Another example came when I put this motion
last month calling for greater transparency in financial reporting at the City of Melbourne’s two major subsidiaries, Citywide and Queen Victoria Market. The Herald Sun
used it as an opportunity to take yet another whack
at Citywide and even linked it to a pedestrian bridge near the paper's Southbank offices, which Citywide is accused of making “too loud”.
As the chief proponent of the transparency measure, I chose to bow, scrape and apologise to get the disclosure reform over the line, largely intact, but it was hindered by the Herald Sun
Is it any wonder the numbers aren’t yet there to have council disclose the free tickets councillors receive to events as part of the poorly paid job? Then you get other reforms that are clearly warranted but never get covered.
For instance, it is patently ridiculous that ASX-listed boards are allowed to run their own elections with absolutely no independent oversight.
This doesn’t matter when there is nothing controversial to be determined, but when a board contest is on, the challenged board should have to hand over some elements to an independent party, such as the ASX or the AEC.
No doubt the listed banks will point out that most industry funds don’t have any director elections at all, but my experience has been that banks are the worst when it comes to producing blatantly biased ballot papers.

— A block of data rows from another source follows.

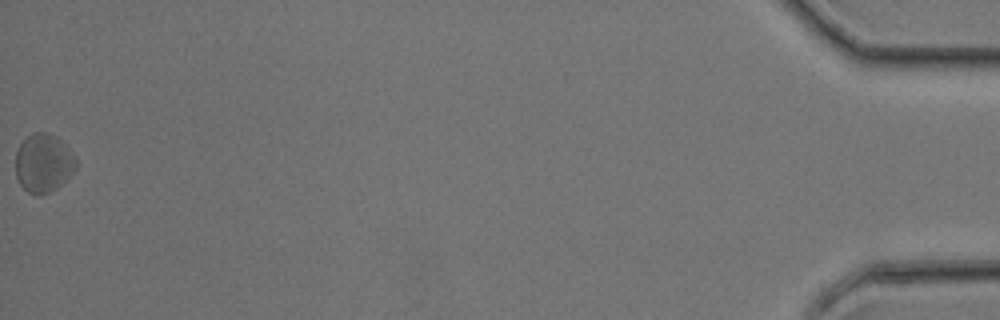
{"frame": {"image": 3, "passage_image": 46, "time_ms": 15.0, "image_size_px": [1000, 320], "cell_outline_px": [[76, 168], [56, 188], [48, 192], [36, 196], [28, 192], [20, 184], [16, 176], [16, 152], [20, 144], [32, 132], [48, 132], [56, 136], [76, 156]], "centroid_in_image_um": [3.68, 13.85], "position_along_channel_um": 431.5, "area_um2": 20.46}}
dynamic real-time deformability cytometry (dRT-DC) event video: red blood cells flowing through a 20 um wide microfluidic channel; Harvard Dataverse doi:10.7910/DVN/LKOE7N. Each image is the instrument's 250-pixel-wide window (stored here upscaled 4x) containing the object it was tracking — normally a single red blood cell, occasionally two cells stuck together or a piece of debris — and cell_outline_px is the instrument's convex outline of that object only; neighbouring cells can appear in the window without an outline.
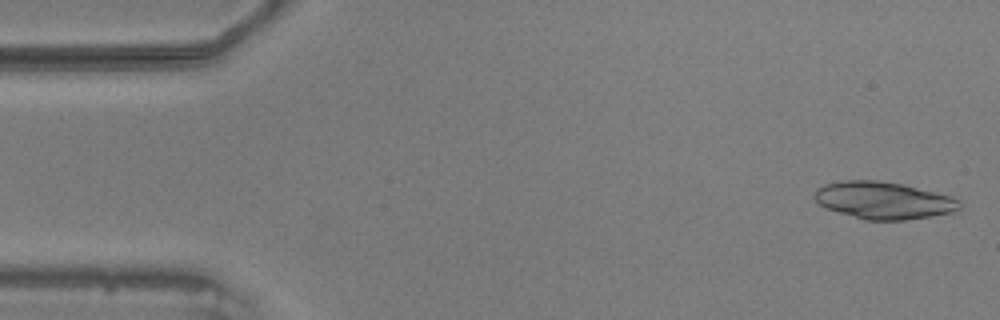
{"species": "common noctule bat (a hibernating species)", "species_latin": "Nyctalus noctula", "temperature_condition": "warm", "stored_images_in_passage": 54, "camera_frame_rate_fps": 3000, "um_per_image_px": 0.085, "animal": {"sex": "male", "body_mass_g": 20.5, "forearm_length_mm": 52.5}, "frame": {"image": 1, "passage_image": 1, "time_ms": 0.0, "image_size_px": [1000, 320], "cell_outline_px": [[960, 208], [952, 212], [932, 216], [904, 220], [864, 220], [828, 208], [820, 204], [812, 196], [816, 188], [824, 184], [840, 180], [880, 180], [904, 184], [952, 196], [960, 200]], "centroid_in_image_um": [75.1, 17.01], "position_along_channel_um": 9.9, "area_um2": 31.62}}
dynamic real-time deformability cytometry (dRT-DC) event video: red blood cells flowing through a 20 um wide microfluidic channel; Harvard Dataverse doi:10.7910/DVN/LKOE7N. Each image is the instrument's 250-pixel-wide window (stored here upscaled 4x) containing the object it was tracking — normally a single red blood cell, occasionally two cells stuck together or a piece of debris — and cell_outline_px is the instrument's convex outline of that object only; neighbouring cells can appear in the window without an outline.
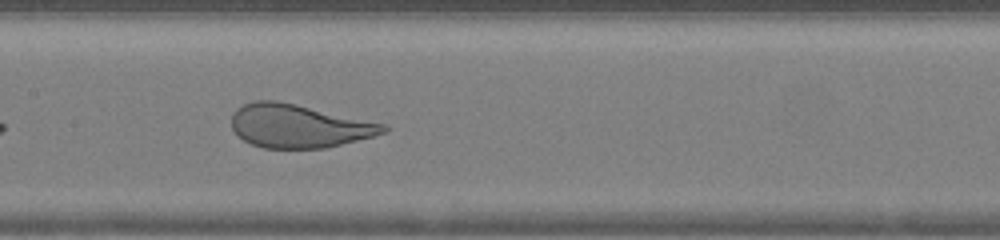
{"species": "human", "species_latin": "Homo sapiens", "temperature_condition": "warm", "stored_images_in_passage": 34, "camera_frame_rate_fps": 3000, "um_per_image_px": 0.085, "donor": {"sex": "female"}, "frame": {"image": 1, "passage_image": 10, "time_ms": 3.0, "image_size_px": [1000, 240], "cell_outline_px": [[388, 132], [324, 148], [264, 148], [252, 144], [236, 136], [232, 128], [232, 116], [236, 108], [244, 104], [256, 100], [276, 100], [296, 104], [388, 124]], "centroid_in_image_um": [25.39, 10.7], "position_along_channel_um": 182.0, "area_um2": 38.38}}
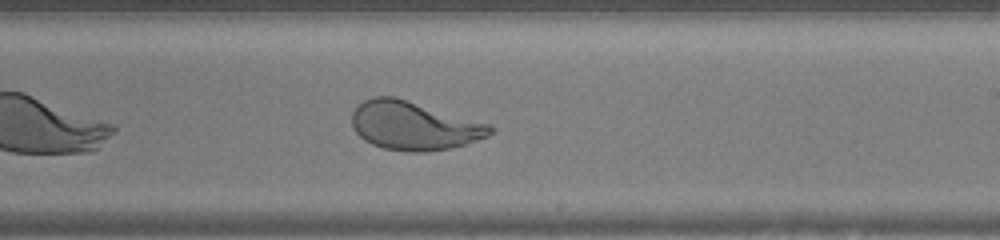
{"frame": {"image": 2, "passage_image": 15, "time_ms": 4.667, "image_size_px": [1000, 240], "cell_outline_px": [[496, 128], [488, 136], [464, 144], [448, 148], [424, 152], [408, 152], [384, 148], [372, 144], [364, 140], [352, 128], [352, 112], [364, 100], [376, 96], [396, 96], [492, 124]], "centroid_in_image_um": [35.2, 10.67], "position_along_channel_um": 253.8, "area_um2": 39.36}, "authors_computed_cell_mechanics": {"area_um2": 42.0206, "velocity_mm_per_s": 4.3124, "shape_relaxation_time_tau1_ms": 5.49, "shape_relaxation_time_tau2_ms": null, "deformation_change_tau1": 0.2105, "deformation_change_tau2": null}}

These are the tactics that would never be allowed on political ballot papers:
- Not determining the candidate order by lot but instead putting the challenger last;
- Using different numbering so the incumbents are 3a/b/c and the challenger is resolution 4;
- Advising in bold that the chairman will be voting undirected proxies against the challenger;
- Putting “non-board endorsed” next to the challenger’s name on the ballot paper;
- Separating the spacing of the voting boxes so shareholders can see there is something very different about the challenger; and
- Advising shareholders it is invalid to vote in favour of all candidates (when the board has declared “no vacancy”) .
And here are the 10 worst examples of biased corporate ballot papers, with the finance industry responsible for seven of the top 10. No wonder public trust in banks remains low if they can’t even be fair when determining their own governance.
- ANZ, 2013: challenger David Barrow was completely shafted with the blue highlighter;
- Macquarie, 2015 (p26): the full range of tactics deployed;
- AFIC, 2013 (p142): note the prominent column down the side with board directions;
- Westpac, 2013: an example of separate numbering of the resolutions;
- NAB, 2013: clearly no drawing of lots and an example of unfair insertion of chairman’s voting intention;
- NAB, 2009: a thick black line separating from all the incumbent directors;
- Cabcharge, 2014: big bold capitalised use of “ELECTION OF NON-BOARD ENDORSED CANDIDATE” directly next to the voting boxes;
- Commonwealth Bank, 2014: unfair numbering, no ballot on position and a bold disendorsement right next to the "for" box;
- Fairfax Media, 2014: no ballot on the draw and a bolded "non-board endorsed candidate" right next to challenger's name; and
- Ten Network Holdings, 2014: challenger at the top of the second column when should be one column.